The national press is in full-throated rant about Quebec’s policy against overt religious coverings, symbols and trinkets being worn by state employees.
A government that posts sketches of impermissible religious dress in the public-sector workplace, as the Parti Québécois did on Tuesday, has cut itself off from its province’s roots of tolerance and freedom of conscience, and Canada’s. And once it has done so, how far will it go?
Farther, is my guess. When the last Protestant in Quebec graveyard is bulldozed, or finally abandoned to weeds, then the Parti Quebecois will breathe a sigh of relief. It is the path they have been on for forty years and they are not stopping now.
The National Post’s Jonathan Kay gets to the point about face-coverings, and I agree with him, as I am sure all readers would:
It is only a tiny slice of Canadian Muslims who support the wearing of the niqab: Most of this country’s Islamic community, no doubt, finds face-covering as alienating as the rest of us. Yet Ms. Marois’ legislation shows how the minority of Muslims who don the niqab is threatening religious freedom for everyone else: Because it is unseemly to crack down on just one religious or cultural tradition, the anti-niqab backlash in Quebec has taken the form of incipient legislation that targets all religious communities. If the niqab, then the turban. If the turban, then the Star of David. If the Star of David, then the Christian Cross. And if the Christian Cross, well then, even non-face-covering Muslim headscarves are outré, as well.
The contradictions, inconsistencies, stupidity and injustice in all this are too glaring for any fair-minded person to overlook. So is the massive unwarranted incursion by the state into the private choices of individuals. The PQ, in a bid for a galvanizing cause, has resorted to demagoguery, beneath which simmers barely concealed bigotry. This may be the battle Marois wanted: That no longer matters. The “Charter of Quebec Values” is an abomination. Quebecers and all Canadians should say so, come what may.
No, sir. Reaction should be proportionate to the offence. Quebec is ruling in a sensitive issue, yes. But think for a moment.
- The state tells women to cover themselves decently, from breasts to thighs. Men cannot go around naked. The state does regulate dress.
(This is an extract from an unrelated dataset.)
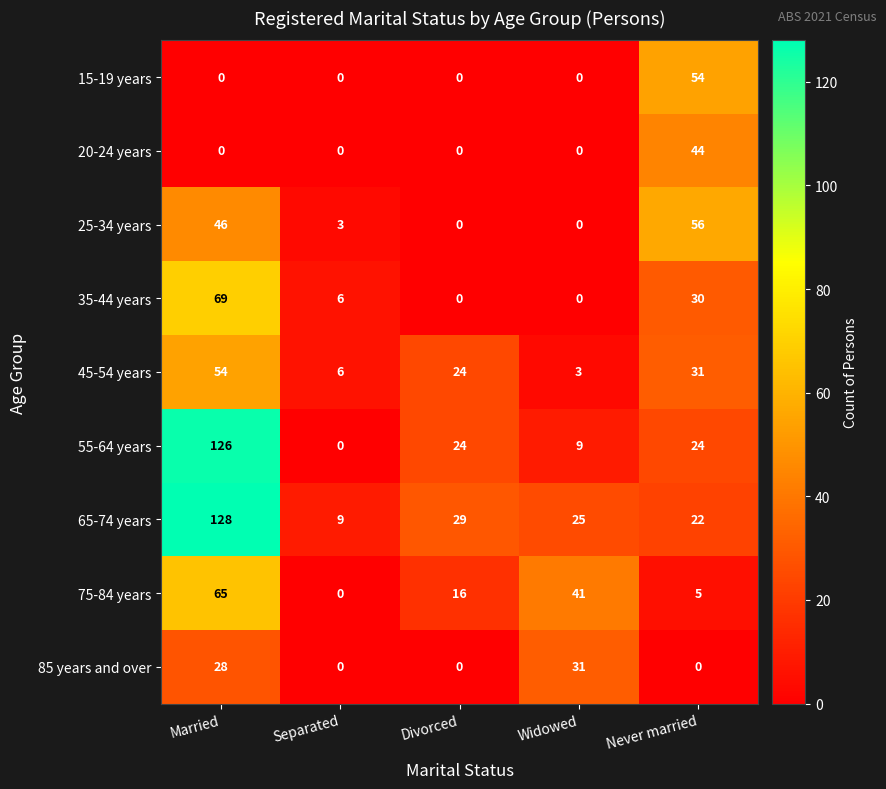

What is the difference between the 75-84 years values at Never married and Divorced?

11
- It has a right to enforce dress codes for its public servants more particular or stringent than general provisions for decency.
Of course the Parti Quebecois is creating a cynical wedge issue, and I am reasonably sure they will win on this, electorally, and in surprizingly large majorities.
Is the proposed legislation over-broad? Yes. Will it lead to vexatious enforcement by vexing enforcers? Yes. Is it constitutional? Probably not, but not so unconstitutional as to be thrown out entirely, and the Supremes may well tailor the code to suit their own ideas while affirming the principle of the government’s right to determine dress codes for employees.
And most important, will English Canada’s overblown reaction do any good? No. It will harden Quebec attitudes, but that is less important than this fact: it will make more difficult the social regulation of Islam, which is not far off in English Canada too.
Everyone take a valium.
Addendum: Parti Quebecois support now at 40% among French Quebecers, according to polls conducted for the Globe.